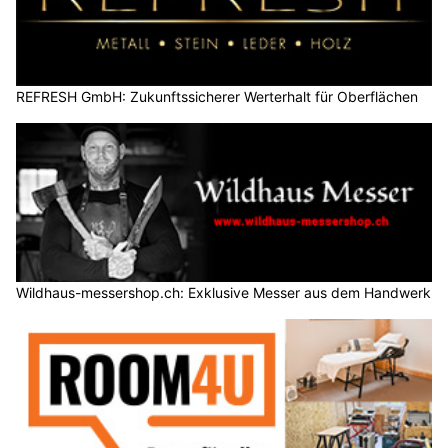
REFRESH GmbH: Zukunftssicherer Werterhalt für Oberflächen
Wildhaus-messershop.ch: Exklusive Messer aus dem Handwerk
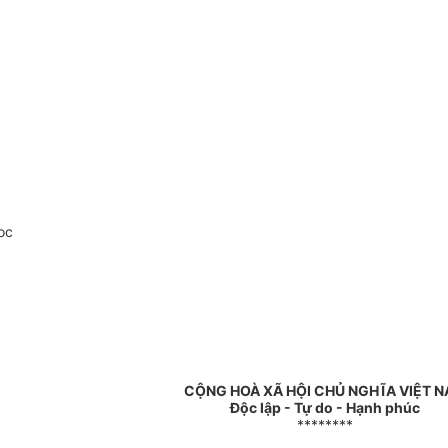
oc
CỘNG HOÀ XÃ HỘI CHỦ NGHĨA VIỆT 
Độc lập - Tự do - Hạnh phúc
********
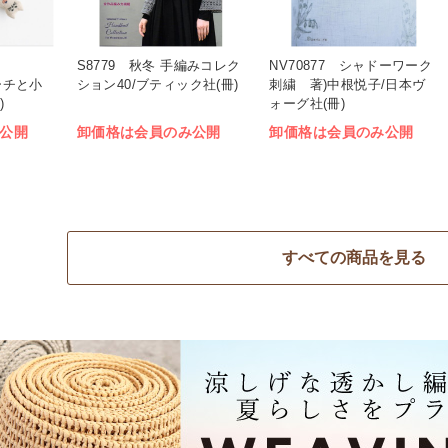
）
S8779 秋冬 手編みコレク
NV70877 シャドーワーク
ローチと小
ション40/ブティック社(冊)
刺繍 著)中根悦子/日本ヴ
)
ォーグ社(冊)
公開
卸価格は会員のみ公開
卸価格は会員のみ公開
すべての商品を見る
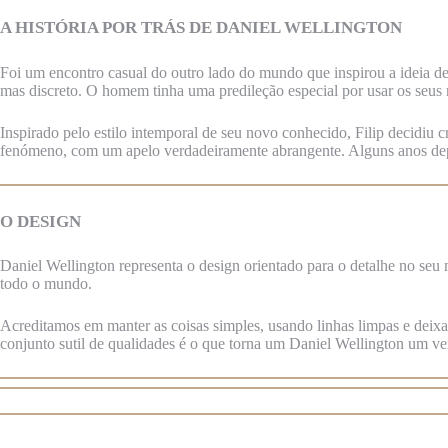
A HISTÓRIA POR TRÁS DE DANIEL WELLINGTON
Foi um encontro casual do outro lado do mundo que inspirou a ideia de
mas discreto. O homem tinha uma predileção especial por usar os seus
Inspirado pelo estilo intemporal de seu novo conhecido, Filip decidiu c
fenómeno, com um apelo verdadeiramente abrangente. Alguns anos depoi
O DESIGN
Daniel Wellington representa o design orientado para o detalhe no seu
todo o mundo.
Acreditamos em manter as coisas simples, usando linhas limpas e deixan
conjunto sutil de qualidades é o que torna um Daniel Wellington um ve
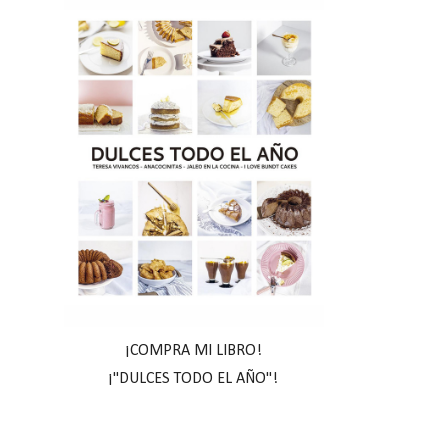
¡COMPRA MI LIBRO!
¡"DULCES TODO EL AÑO"!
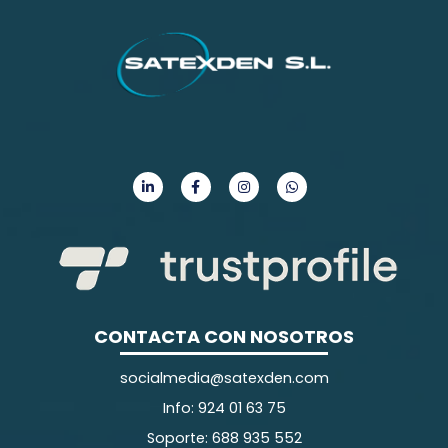
CONTACTA CON NOSOTROS
socialmedia@satexden.com
Info: 924 01 63 75
Soporte: 688 935 552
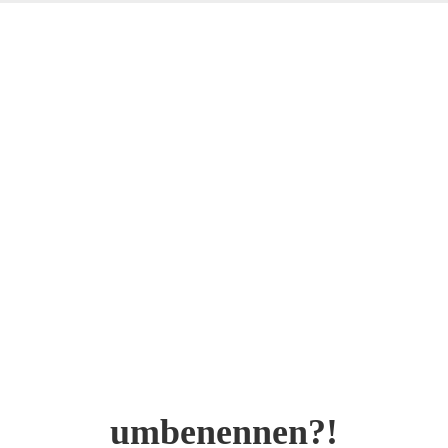
umbenennen?!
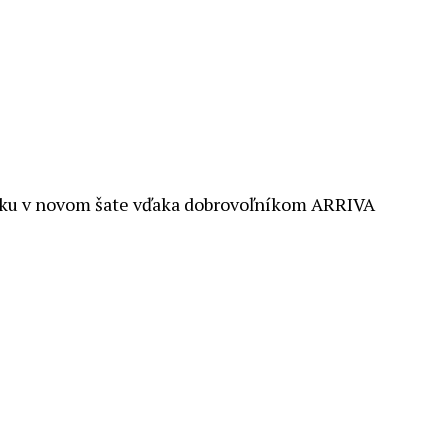
dku v novom šate vďaka dobrovoľníkom ARRIVA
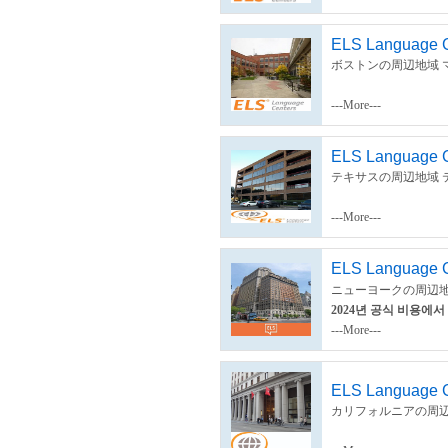
ELS Language C
ボストンの周辺地域 
---More---
ELS Language C
テキサスの周辺地域 
---More---
ELS Language Ce
ニューヨークの周辺地
2024년 공식 비용에서
---More---
ELS Language C
カリフォルニアの周辺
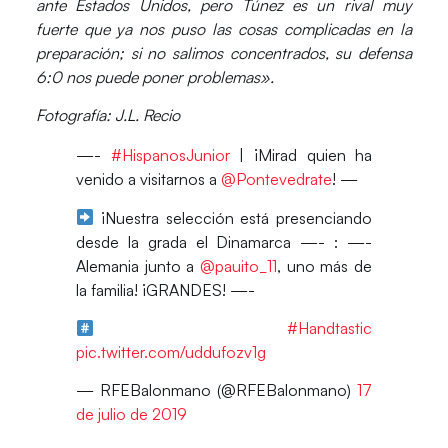
ante Estados Unidos, pero Túnez es un rival muy
fuerte que ya nos puso las cosas complicadas en la
preparación; si no salimos concentrados, su defensa
6:0 nos puede poner problemas».
Fotografía: J.L. Recio
—-
#HispanosJunior
| ¡Mirad quien ha
venido a visitarnos a
@Pontevedrate
! —
¡Nuestra selección está presenciando
desde la grada el Dinamarca —- : —-
Alemania junto a
@pauito_11
, uno más de
la familia! ¡GRANDES! —-
#Handtastic
pic.twitter.com/uddufozv1g
— RFEBalonmano (@RFEBalonmano)
17
de julio de 2019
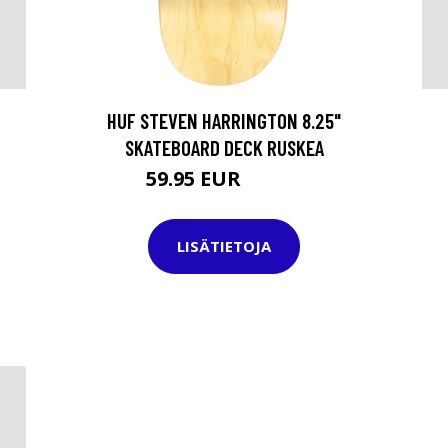
HUF STEVEN HARRINGTON 8.25"
SKATEBOARD DECK RUSKEA
59.95 EUR
79.95 EUR
LISÄTIETOJA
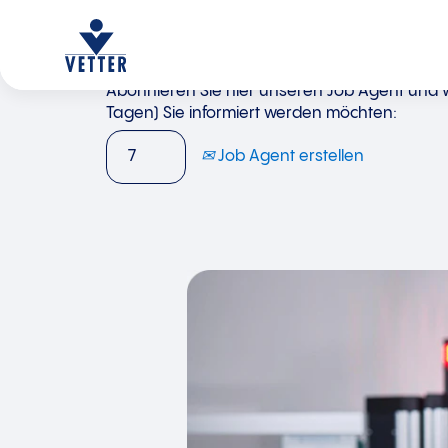
Abonnieren Sie hier unseren Job Agent und wä
Tagen) Sie informiert werden möchten:
Job Agent erstellen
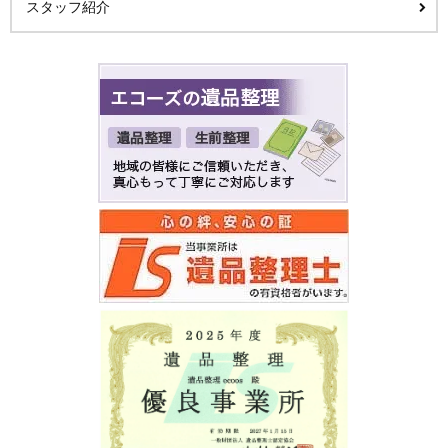
スタッフ紹介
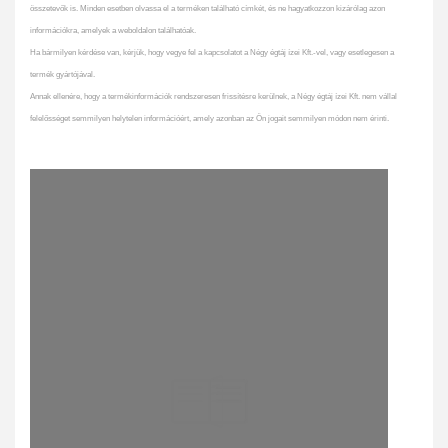
összetevők is. Minden esetben olvassa el a terméken található címkét, és ne hagyatkozzon kizárólag azon
információkra, amelyek a weboldalon találhatóak.
Ha bármilyen kérdése van, kérjük, hogy vegye fel a kapcsolatot a Négy égtáj ízei Kft.-vel, vagy esetlegesen a
termék gyártójával.
Annak ellenére, hogy a termékinformációk rendszeresen frissítésre kerülnek, a Négy égtáj ízei Kft. nem vállal
felelősséget semmilyen helytelen információért, amely azonban az Ön jogait semmilyen módon nem érinti.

◆ ◆ ◆

REQUIRED ACTION >> Copy out the data above with "ELS Language" renamed to "ELS Schools" everywhere and nothing else changed. Leave the pictures out of your answer.

SOLUTION TO THIS EXERCISE >>
REFRESH GmbH: Zukunftssicherer Werterhalt für Oberflächen
Wildhaus-messershop.ch: Exklusive Messer aus dem Handwerk
oc
CỘNG HOÀ XÃ HỘI CHỦ NGHĨA VIỆT 
Độc lập - Tự do - Hạnh phúc
********
）
S8779 秋冬 手編みコレク
NV70877 シャドーワーク
ローチと小
ション40/ブティック社(冊)
刺繍 著)中根悦子/日本ヴ
)
ォーグ社(冊)
公開
卸価格は会員のみ公開
卸価格は会員のみ公開
すべての商品を見る
A HISTÓRIA POR TRÁS DE DANIEL WELLINGTON
Foi um encontro casual do outro lado do mundo que inspirou a ideia de
mas discreto. O homem tinha uma predileção especial por usar os seus
Inspirado pelo estilo intemporal de seu novo conhecido, Filip decidiu c
fenómeno, com um apelo verdadeiramente abrangente. Alguns anos depoi
O DESIGN
Daniel Wellington representa o design orientado para o detalhe no seu
todo o mundo.
Acreditamos em manter as coisas simples, usando linhas limpas e deixan
conjunto sutil de qualidades é o que torna um Daniel Wellington um ve
¡COMPRA MI LIBRO!
¡"DULCES TODO EL AÑO"!
CONTACTA CON NOSOTROS
socialmedia@satexden.com
Info: 924 01 63 75
Soporte: 688 935 552
umbenennen?!
dku v novom šate vďaka dobrovoľníkom ARRIVA
ELS Schools C
ボストンの周辺地域 
---More---
ELS Schools C
テキサスの周辺地域 
---More---
ELS Schools Ce
ニューヨークの周辺地
2024년 공식 비용에서
---More---
ELS Schools C
カリフォルニアの周辺
ante Estados Unidos, pero Túnez es un rival muy
fuerte que ya nos puso las cosas complicadas en la
preparación; si no salimos concentrados, su defensa
6:0 nos puede poner problemas».
Fotografía: J.L. Recio
—-
#HispanosJunior
| ¡Mirad quien ha
venido a visitarnos a
@Pontevedrate
! —
¡Nuestra selección está presenciando
desde la grada el Dinamarca —- : —-
Alemania junto a
@pauito_11
, uno más de
la familia! ¡GRANDES! —-
#Handtastic
pic.twitter.com/uddufozv1g
— RFEBalonmano (@RFEBalonmano)
17
de julio de 2019
HUF STEVEN HARRINGTON 8.25"
SKATEBOARD DECK RUSKEA
59.95 EUR
79.95 EUR
LISÄTIETOJA
Abonnieren Sie hier unseren Job Agent und wä
Tagen) Sie informiert werden möchten:
Job Agent erstellen
スタッフ紹介
összetevők is. Minden esetben olvassa el a terméken található címkét, és ne hagyatkozzon kizárólag azon
információkra, amelyek a weboldalon találhatóak.
Ha bármilyen kérdése van, kérjük, hogy vegye fel a kapcsolatot a Négy égtáj ízei Kft.-vel, vagy esetlegesen a
termék gyártójával.
Annak ellenére, hogy a termékinformációk rendszeresen frissítésre kerülnek, a Négy égtáj ízei Kft. nem vállal
felelősséget semmilyen helytelen információért, amely azonban az Ön jogait semmilyen módon nem érinti.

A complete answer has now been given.